KIEV, Ukraine (CNN) - Three protesters have died amid ongoing clashes with police over new laws limiting the right to protest in Ukraine, according to the protest movement's volunteer medical service and Interior Ministry.
Two people were shot, a medical professional at the makeshift triage post told CNN on Wednesday.
Ukraine's Interior Ministry said it was investigating a third death, the circumstances of which are not clear.

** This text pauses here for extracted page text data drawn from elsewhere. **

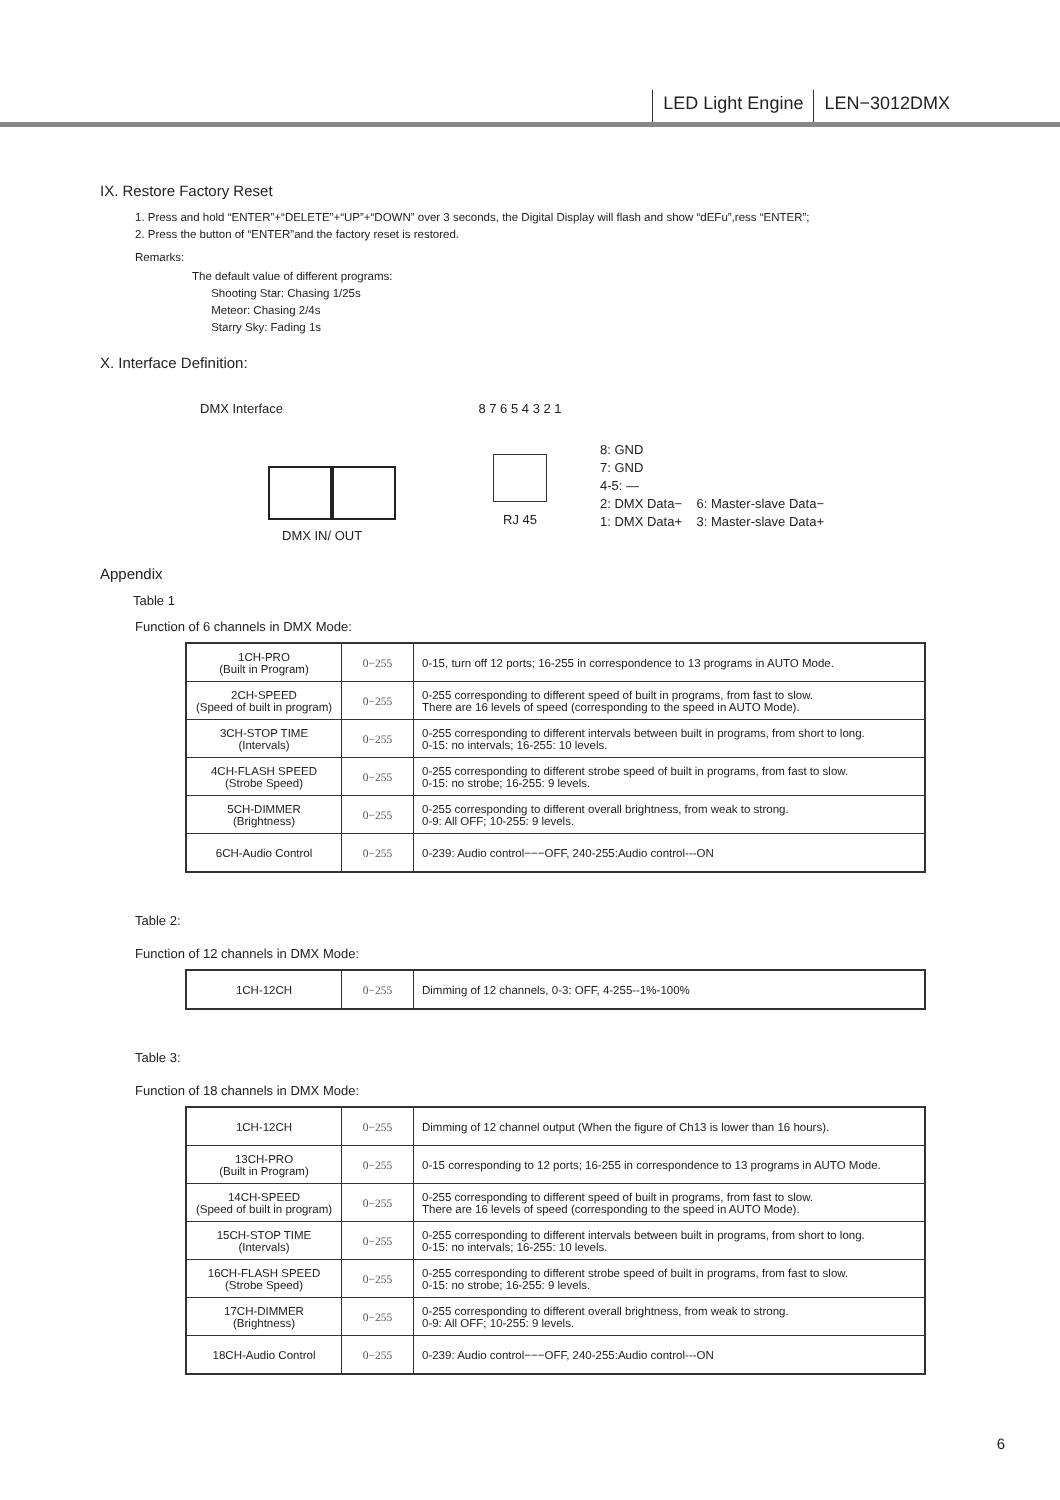LED Light Engine LEN−3012DMX
IX. Restore Factory Reset
1. Press and hold “ENTER”+“DELETE”+“UP”+“DOWN” over 3 seconds, the Digital Display will flash and show “dEFu”,ress “ENTER”;
2. Press the button of “ENTER”and the factory reset is restored.
Remarks:
The default value of different programs:
Shooting Star: Chasing 1/25s
Meteor: Chasing 2/4s
Starry Sky: Fading 1s
X. Interface Definition:
DMX Interface
DMX IN/ OUT
8 7 6 5 4 3 2 1
RJ 45
8: GND
7: GND
4-5: —
2: DMX Data− 6: Master-slave Data−
1: DMX Data+ 3: Master-slave Data+
Appendix
Table 1
Function of 6 channels in DMX Mode:
| 1CH-PRO (Built in Program) | 0−255 | 0-15, turn off 12 ports; 16-255 in correspondence to 13 programs in AUTO Mode. |
| 2CH-SPEED (Speed of built in program) | 0−255 | 0-255 corresponding to different speed of built in programs, from fast to slow. There are 16 levels of speed (corresponding to the speed in AUTO Mode). |
| 3CH-STOP TIME (Intervals) | 0−255 | 0-255 corresponding to different intervals between built in programs, from short to long. 0-15: no intervals; 16-255: 10 levels. |
| 4CH-FLASH SPEED (Strobe Speed) | 0−255 | 0-255 corresponding to different strobe speed of built in programs, from fast to slow. 0-15: no strobe; 16-255: 9 levels. |
| 5CH-DIMMER (Brightness) | 0−255 | 0-255 corresponding to different overall brightness, from weak to strong. 0-9: All OFF; 10-255: 9 levels. |
| 6CH-Audio Control | 0−255 | 0-239: Audio control−−−OFF, 240-255:Audio control---ON |
Table 2:
Function of 12 channels in DMX Mode:
| 1CH-12CH | 0−255 | Dimming of 12 channels, 0-3: OFF, 4-255--1%-100% |
Table 3:
Function of 18 channels in DMX Mode:
| 1CH-12CH | 0−255 | Dimming of 12 channel output (When the figure of Ch13 is lower than 16 hours). |
| 13CH-PRO (Built in Program) | 0−255 | 0-15 corresponding to 12 ports; 16-255 in correspondence to 13 programs in AUTO Mode. |
| 14CH-SPEED (Speed of built in program) | 0−255 | 0-255 corresponding to different speed of built in programs, from fast to slow. There are 16 levels of speed (corresponding to the speed in AUTO Mode). |
| 15CH-STOP TIME (Intervals) | 0−255 | 0-255 corresponding to different intervals between built in programs, from short to long. 0-15: no intervals; 16-255: 10 levels. |
| 16CH-FLASH SPEED (Strobe Speed) | 0−255 | 0-255 corresponding to different strobe speed of built in programs, from fast to slow. 0-15: no strobe; 16-255: 9 levels. |
| 17CH-DIMMER (Brightness) | 0−255 | 0-255 corresponding to different overall brightness, from weak to strong. 0-9: All OFF; 10-255: 9 levels. |
| 18CH-Audio Control | 0−255 | 0-239: Audio control−−−OFF, 240-255:Audio control---ON |
6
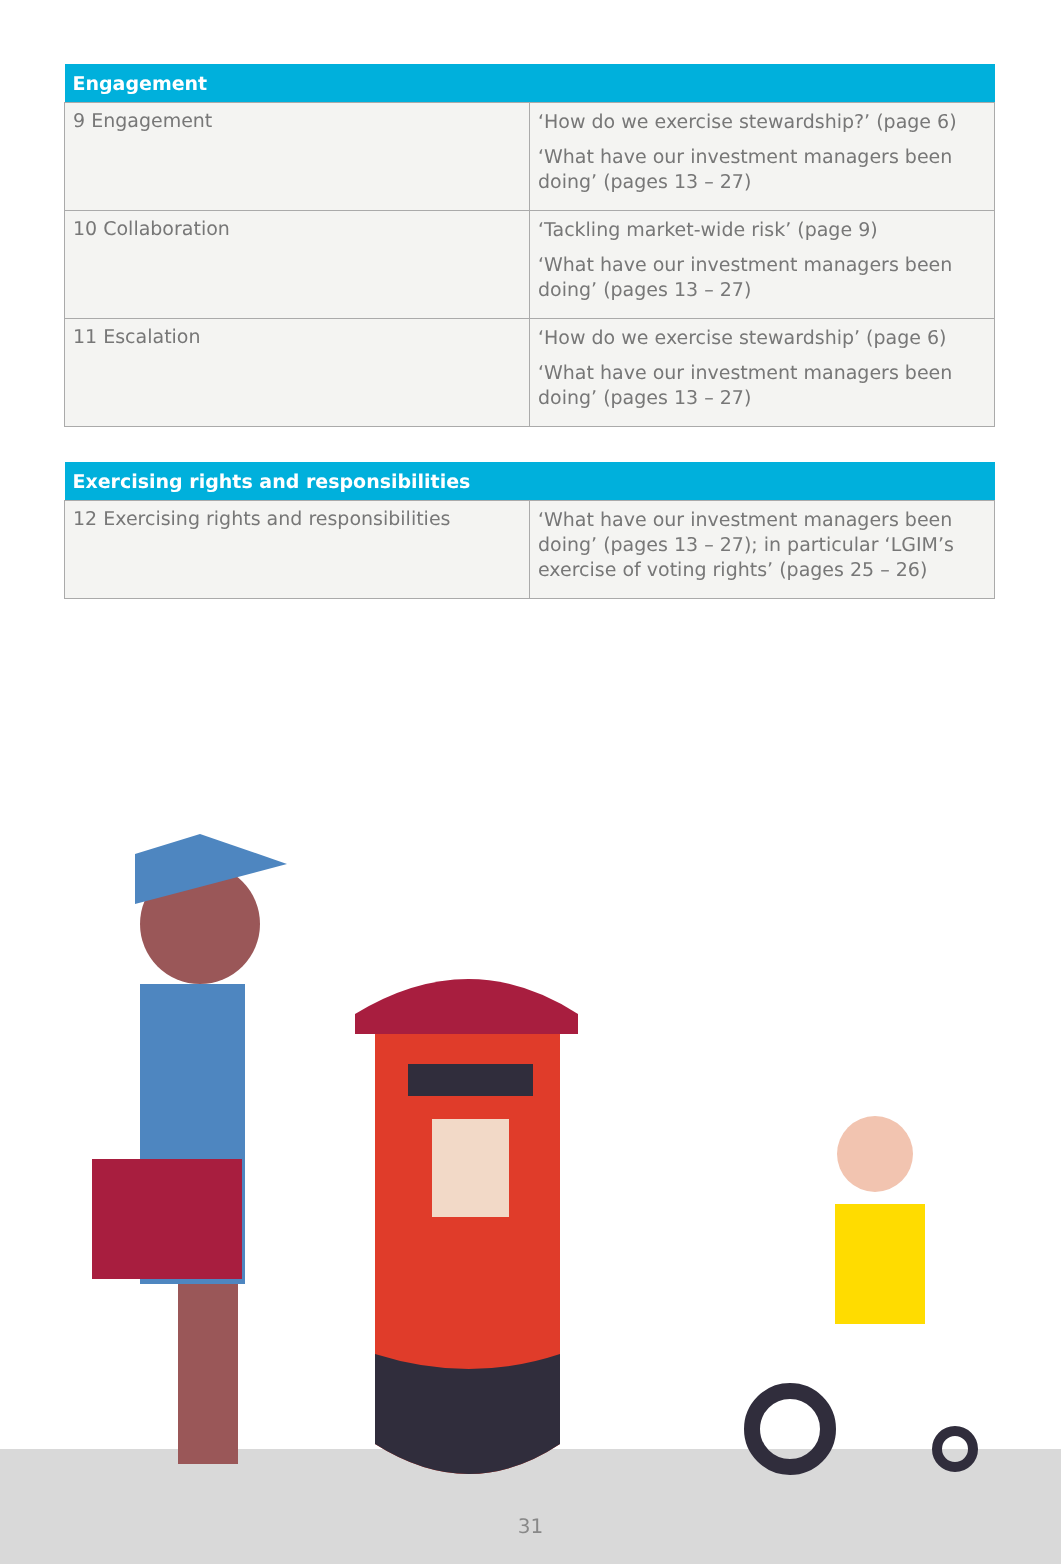| Engagement | |
| --- | --- |
| 9 Engagement | ‘How do we exercise stewardship?’ (page 6) ‘What have our investment managers been doing’ (pages 13 – 27) |
| 10 Collaboration | ‘Tackling market-wide risk’ (page 9) ‘What have our investment managers been doing’ (pages 13 – 27) |
| 11 Escalation | ‘How do we exercise stewardship’ (page 6) ‘What have our investment managers been doing’ (pages 13 – 27) |
| Exercising rights and responsibilities | |
| --- | --- |
| 12 Exercising rights and responsibilities | ‘What have our investment managers been doing’ (pages 13 – 27); in particular ‘LGIM’s exercise of voting rights’ (pages 25 – 26) |
31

Local media reports suggest the man may have fallen from a statue or monument.
Demonstrators have been rallying in the snowy streets since the weekend in protest against the laws that came into effect Wednesday.
Televised images Wednesday showed ongoing clashes between police and protesters who've massed around barricades on Hrushevskoho Street, near the burned-out shells of police buses.
The clashes are an escalation of weeks of largely peaceful public protests prompted by President Viktor Yanukovych's decision in November to spurn a planned trade deal with the European Union and turn toward Russia instead.
The U.S. ambassador to Ukraine, Michael McFaul, tweeted Wednesday that he was "watching with sadness" the events in Kiev.
The U.S. Embassy in Kiev said in a prepared statement that it has "revoked the visas of several Ukrainians who were linked to the violence" in response to actions taken against protesters in November and December.
"Because visa records are confidential under U.S. law the Embassy will not comment on individual cases," it said. "We are considering further action against those responsible for the current violence."
On Tuesday, the Interior Ministry said more than 30 protesters had been detained and 119 police officers injured since Sunday afternoon, when the violence began.
The controversial new protest laws have sparked concerns they could be used to put down demonstrations and deny people the right to free speech.
They include provisions barring people from wearing helmets and masks to rallies, from setting up tents or sound equipment without prior police permission, and from traveling in convoys of more than five vehicles without authorization.
Opposition politicians have objected to the way that lawmakers loyal to the pro-Russian Yanukovych pushed the legislation through parliament last week by a show of hands.
A separate Interior Ministry order allowing riot police to use firearms came into force Tuesday, according to the official Ukrainian legislation website.
U.N. High Commissioner for Human Rights Navi Pillay on Tuesday described the violent clashes in Kiev as "very worrying" and said there was an urgent need for dialogue to avoid an escalation of violence.
Pillay also called on the government to suspend implementation of the new protest laws so they can be reviewed. "I am particularly concerned by the potential that these laws have to curtail the right to freedom of expression and freedom of assembly, the right to information, the right of civil society to work freely," she said.
Russian Foreign Minister Sergey Lavrov warned that the situation in Ukraine was "getting out of control" and urged dialogue between all the parties.
Yanukovych's official website said Tuesday that a newly formed government working group had met to discuss the political crisis.
Opposition leader Vitali Klitschko, on his UDAR party's website, called on Yanukovych personally to take part in talks and said the opposition would hold a "founding meeting of the People's Council" on Wednesday.
In December, despite weeks of protest by anti-government demonstrators, Yanukovych agreed to a deal with Russian President Vladimir Putin for Moscow to buy Ukrainian debt and slash the price Kiev pays for its gas.
The tumult in Ukraine goes to the heart of its future ties with Russia and the rest of Europe. Ukraine is split between pro-European regions in the west and a more Russia-oriented east.
The protests have unfolded since November 21, when Yanukovych changed his stance on the EU trade pact, which had been years in the making.
The demonstrators say an EU agreement would open borders to trade and set the stage for modernization and inclusion. Ukraine's government says the terms needed to be renegotiated to protect Ukrainians better.